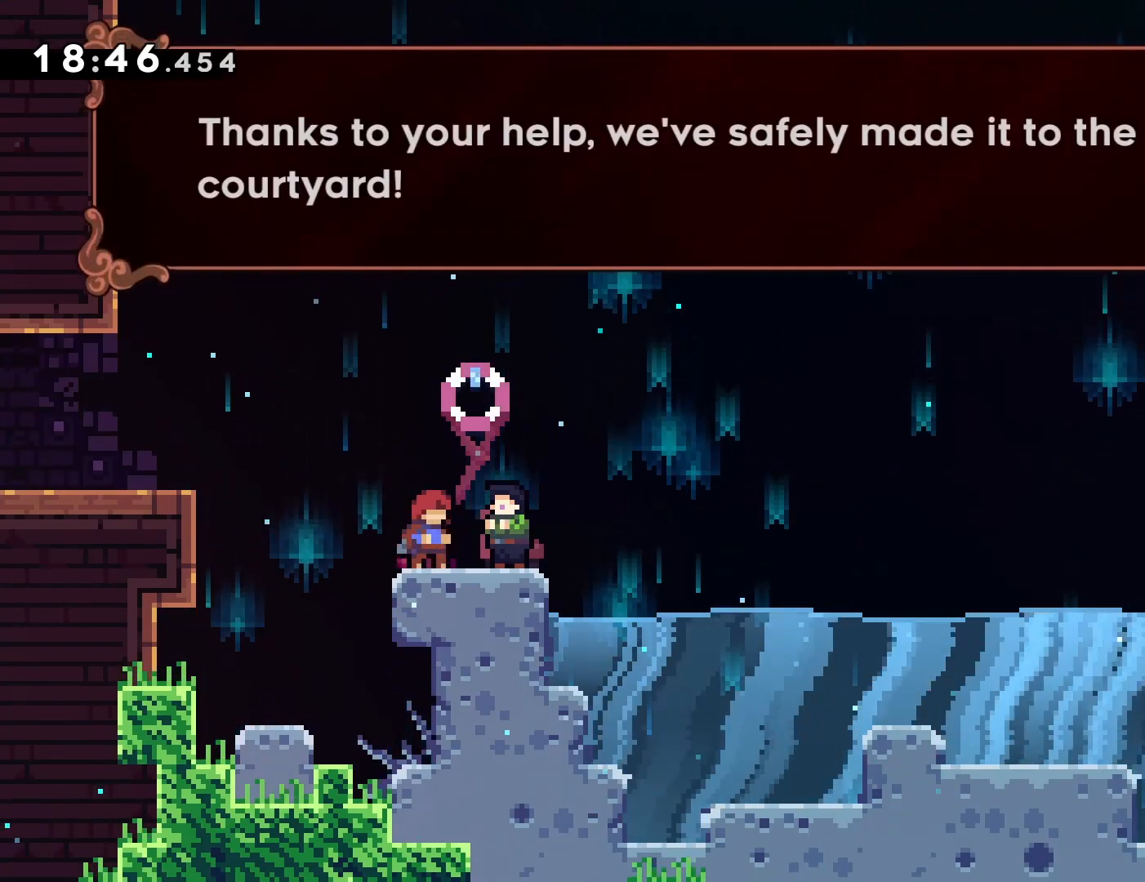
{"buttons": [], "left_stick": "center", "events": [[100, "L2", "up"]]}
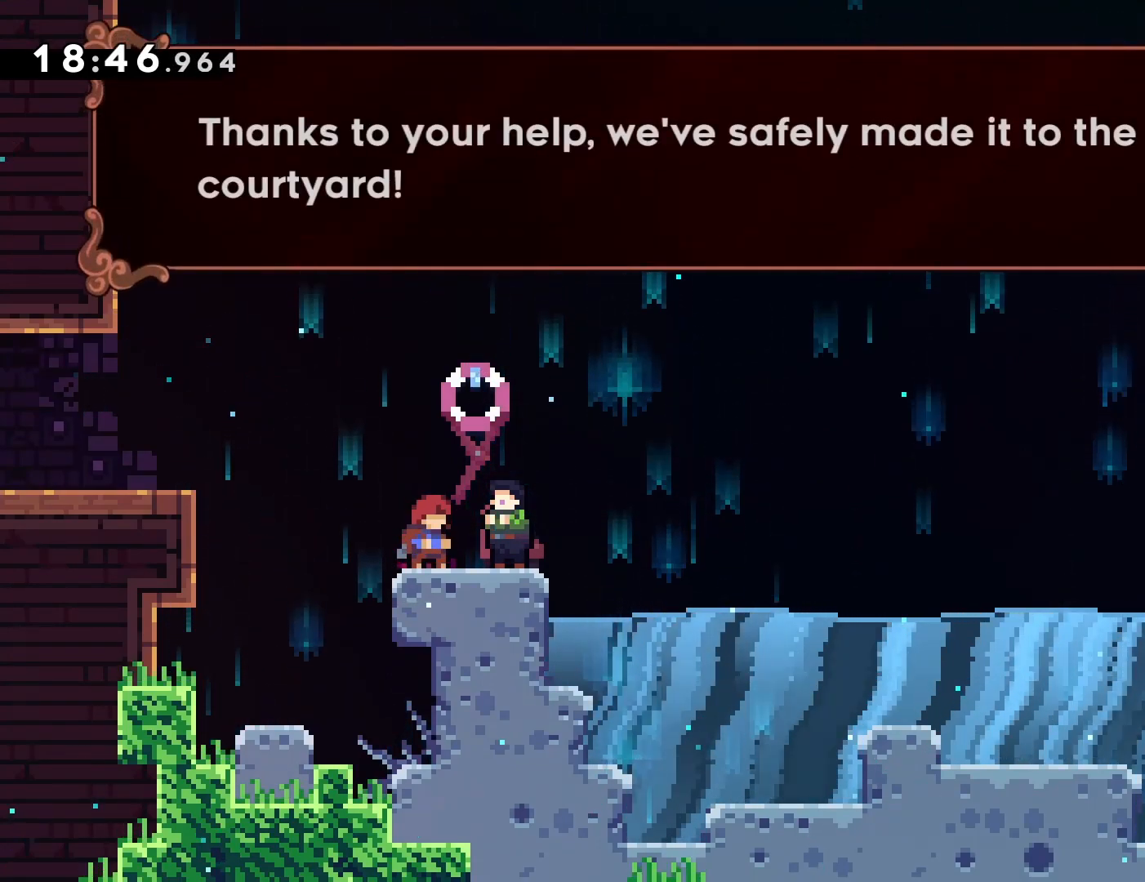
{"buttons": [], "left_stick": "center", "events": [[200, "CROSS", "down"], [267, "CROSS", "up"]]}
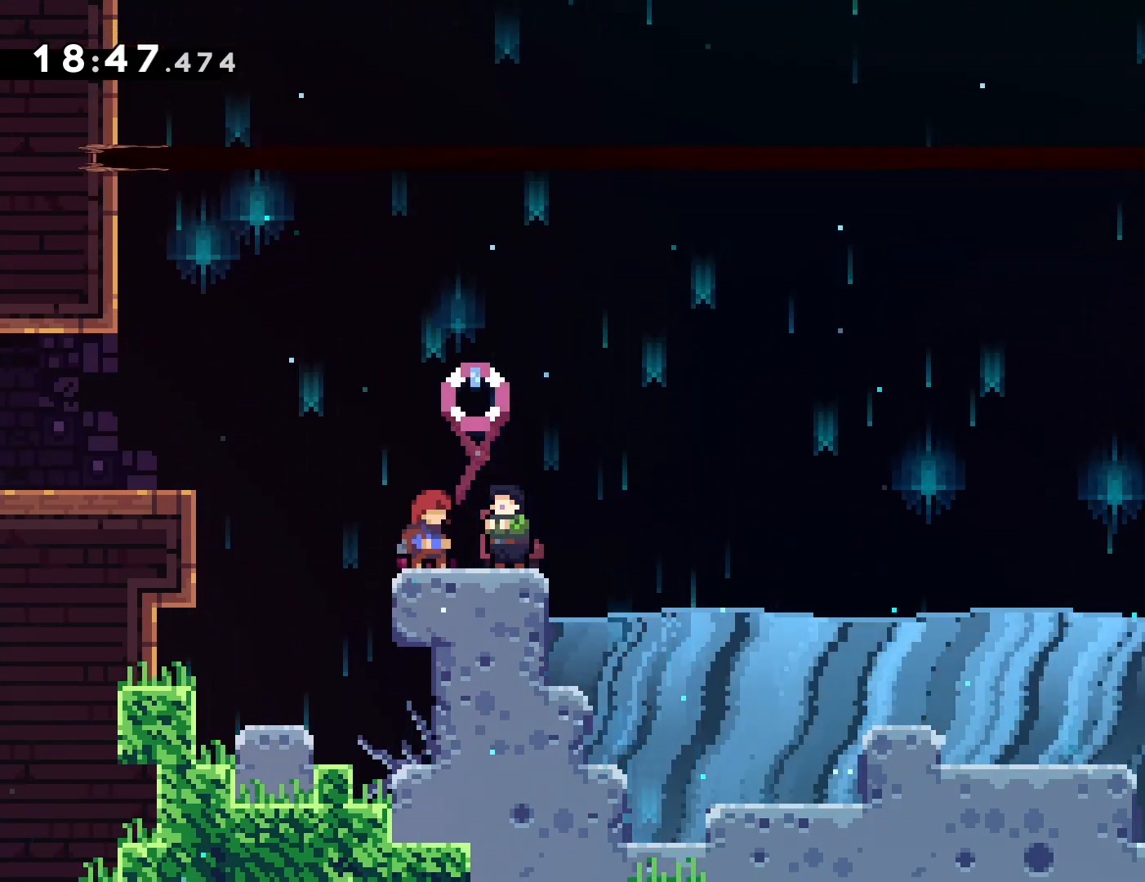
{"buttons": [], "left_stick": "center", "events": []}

...

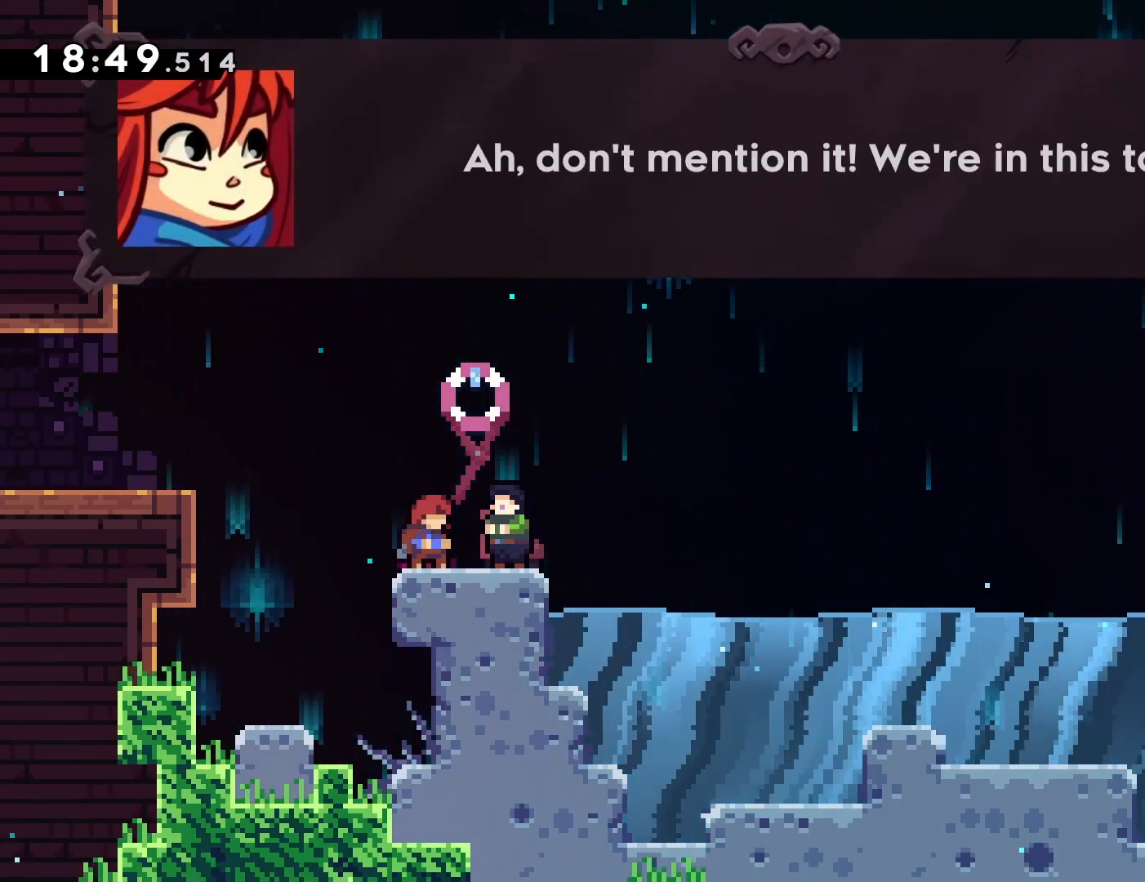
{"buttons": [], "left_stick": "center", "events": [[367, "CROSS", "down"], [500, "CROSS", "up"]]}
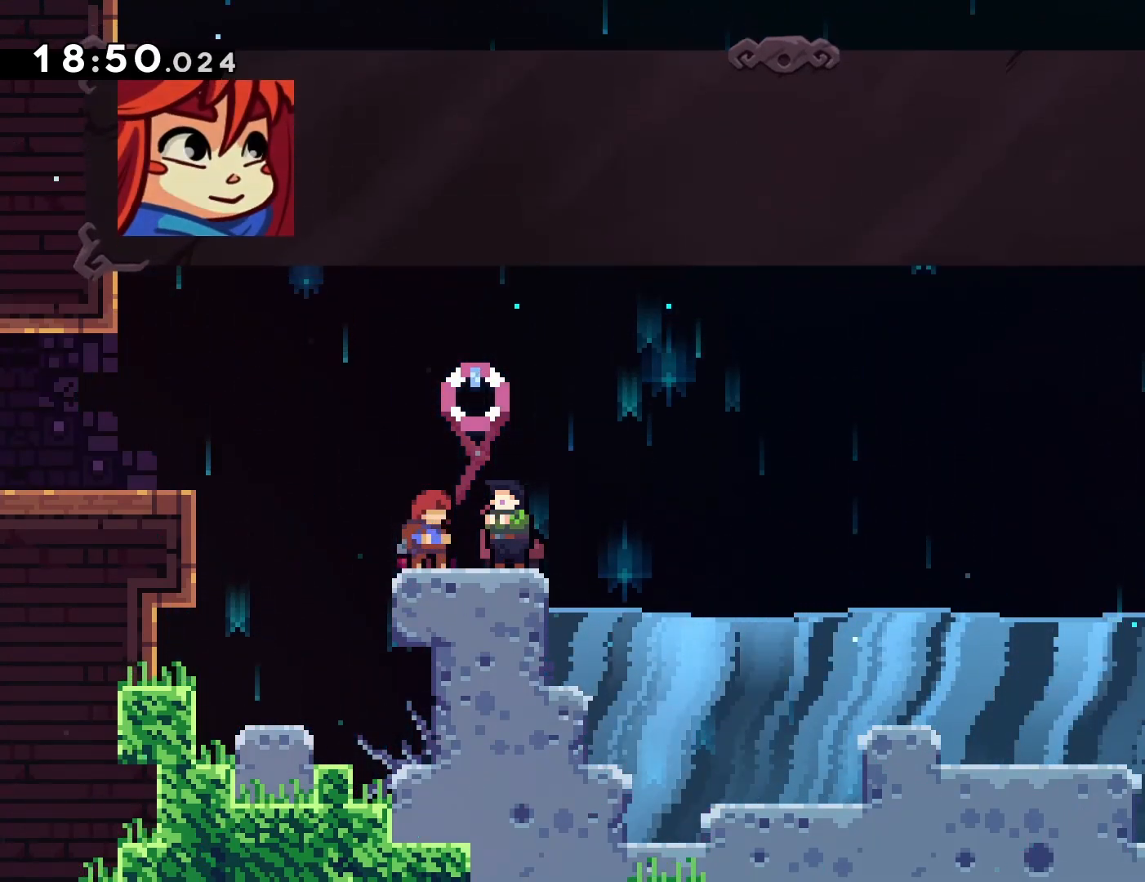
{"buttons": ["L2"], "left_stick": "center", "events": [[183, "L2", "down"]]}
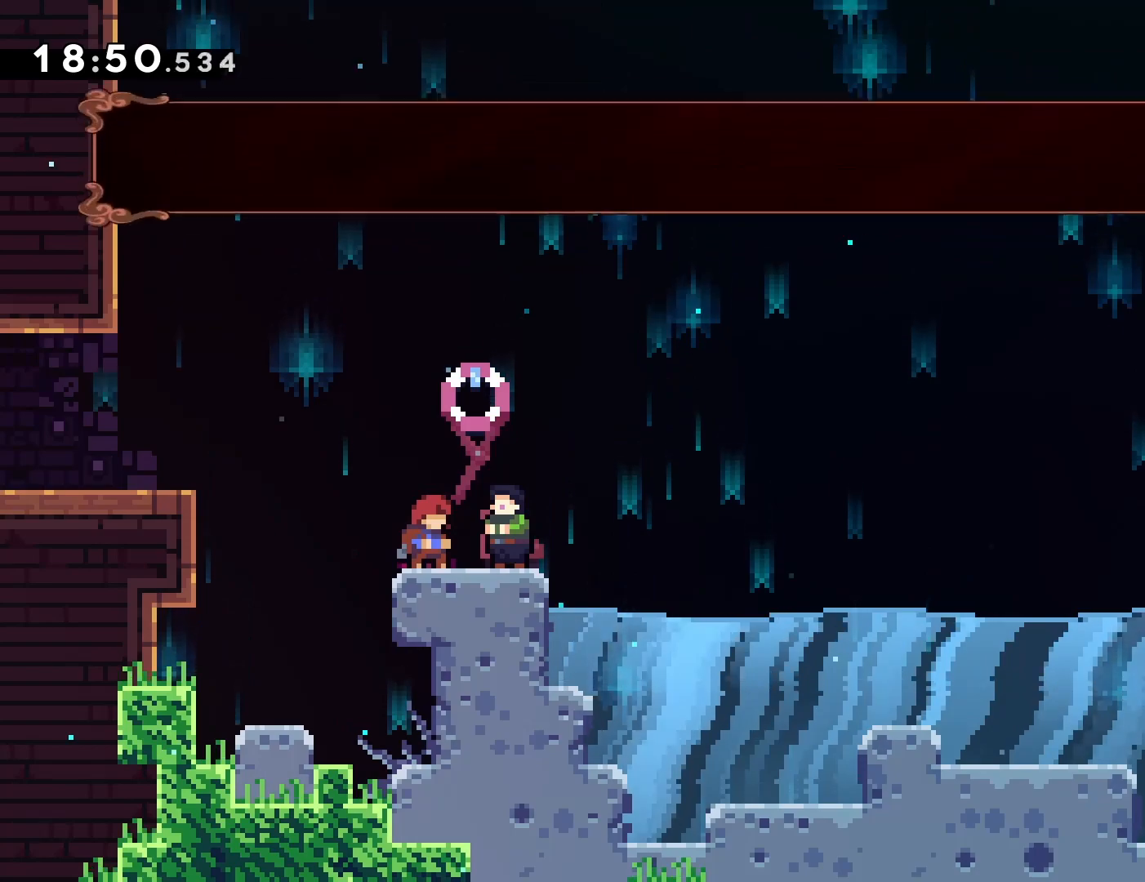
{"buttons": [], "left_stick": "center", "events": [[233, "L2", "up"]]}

• **REQUIREMENT**:
Note every line in the material with "down" and copy it.

• **EXPECTED ANSWER**:
{"buttons": [], "left_stick": "center", "events": [[200, "CROSS", "down"], [267, "CROSS", "up"]]}
{"buttons": [], "left_stick": "center", "events": [[367, "CROSS", "down"], [500, "CROSS", "up"]]}
{"buttons": ["L2"], "left_stick": "center", "events": [[183, "L2", "down"]]}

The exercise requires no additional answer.